■ **Aim of the task**: Among the records, which lines include "stool"? List them.

==== Data for the task

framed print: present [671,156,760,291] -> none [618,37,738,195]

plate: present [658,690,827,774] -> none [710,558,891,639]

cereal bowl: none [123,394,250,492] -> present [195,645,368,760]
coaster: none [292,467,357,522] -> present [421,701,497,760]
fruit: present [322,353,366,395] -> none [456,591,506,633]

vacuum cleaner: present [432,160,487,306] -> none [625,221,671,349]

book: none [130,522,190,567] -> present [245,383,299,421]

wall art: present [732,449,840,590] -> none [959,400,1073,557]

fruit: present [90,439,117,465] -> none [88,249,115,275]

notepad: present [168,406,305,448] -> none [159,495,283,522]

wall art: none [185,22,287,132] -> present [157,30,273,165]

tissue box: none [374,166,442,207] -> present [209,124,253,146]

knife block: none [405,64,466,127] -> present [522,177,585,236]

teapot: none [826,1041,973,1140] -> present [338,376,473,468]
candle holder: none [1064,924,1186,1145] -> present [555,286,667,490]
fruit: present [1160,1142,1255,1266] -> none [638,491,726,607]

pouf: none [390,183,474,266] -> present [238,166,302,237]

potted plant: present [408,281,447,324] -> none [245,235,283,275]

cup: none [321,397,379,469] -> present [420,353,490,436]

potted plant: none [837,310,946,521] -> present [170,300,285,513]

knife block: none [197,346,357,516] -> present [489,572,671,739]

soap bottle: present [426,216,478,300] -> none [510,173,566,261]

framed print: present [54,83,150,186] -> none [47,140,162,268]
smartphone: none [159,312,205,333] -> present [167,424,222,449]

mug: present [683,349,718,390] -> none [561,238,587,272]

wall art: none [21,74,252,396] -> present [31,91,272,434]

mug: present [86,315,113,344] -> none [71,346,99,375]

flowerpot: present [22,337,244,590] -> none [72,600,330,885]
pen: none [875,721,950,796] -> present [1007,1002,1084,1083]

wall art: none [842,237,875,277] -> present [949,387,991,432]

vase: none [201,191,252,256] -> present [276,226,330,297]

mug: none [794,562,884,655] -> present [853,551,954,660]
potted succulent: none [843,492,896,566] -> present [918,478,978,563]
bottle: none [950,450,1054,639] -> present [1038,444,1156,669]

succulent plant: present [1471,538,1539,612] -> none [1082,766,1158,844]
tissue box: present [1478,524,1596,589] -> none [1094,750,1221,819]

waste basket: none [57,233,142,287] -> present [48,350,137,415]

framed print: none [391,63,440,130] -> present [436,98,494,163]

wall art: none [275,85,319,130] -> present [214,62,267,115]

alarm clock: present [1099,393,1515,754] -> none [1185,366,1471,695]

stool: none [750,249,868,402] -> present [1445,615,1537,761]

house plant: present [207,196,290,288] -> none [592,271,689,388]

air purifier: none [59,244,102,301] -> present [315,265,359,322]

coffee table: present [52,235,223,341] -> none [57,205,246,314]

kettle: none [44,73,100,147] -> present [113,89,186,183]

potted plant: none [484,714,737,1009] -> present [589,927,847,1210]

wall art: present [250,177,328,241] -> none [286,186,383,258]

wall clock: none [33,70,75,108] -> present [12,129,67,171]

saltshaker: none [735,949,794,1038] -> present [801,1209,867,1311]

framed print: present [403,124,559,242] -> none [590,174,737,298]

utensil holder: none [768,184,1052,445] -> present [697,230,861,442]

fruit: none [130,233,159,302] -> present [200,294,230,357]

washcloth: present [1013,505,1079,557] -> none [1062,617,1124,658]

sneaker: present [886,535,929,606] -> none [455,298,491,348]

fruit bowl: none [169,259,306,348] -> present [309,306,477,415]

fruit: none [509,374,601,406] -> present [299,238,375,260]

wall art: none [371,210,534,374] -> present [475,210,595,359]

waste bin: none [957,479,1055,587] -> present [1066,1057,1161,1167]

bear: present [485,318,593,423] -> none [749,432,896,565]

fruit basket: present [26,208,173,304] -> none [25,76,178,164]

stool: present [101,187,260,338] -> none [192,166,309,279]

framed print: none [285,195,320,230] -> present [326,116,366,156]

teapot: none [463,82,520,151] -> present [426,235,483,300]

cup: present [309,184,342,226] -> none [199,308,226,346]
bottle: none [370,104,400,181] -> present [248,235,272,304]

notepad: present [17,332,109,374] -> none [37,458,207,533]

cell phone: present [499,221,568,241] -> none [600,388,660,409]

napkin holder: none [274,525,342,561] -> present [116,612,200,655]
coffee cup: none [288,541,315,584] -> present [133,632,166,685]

========

■ **Exercise result**:
stool: none [750,249,868,402] -> present [1445,615,1537,761]
stool: present [101,187,260,338] -> none [192,166,309,279]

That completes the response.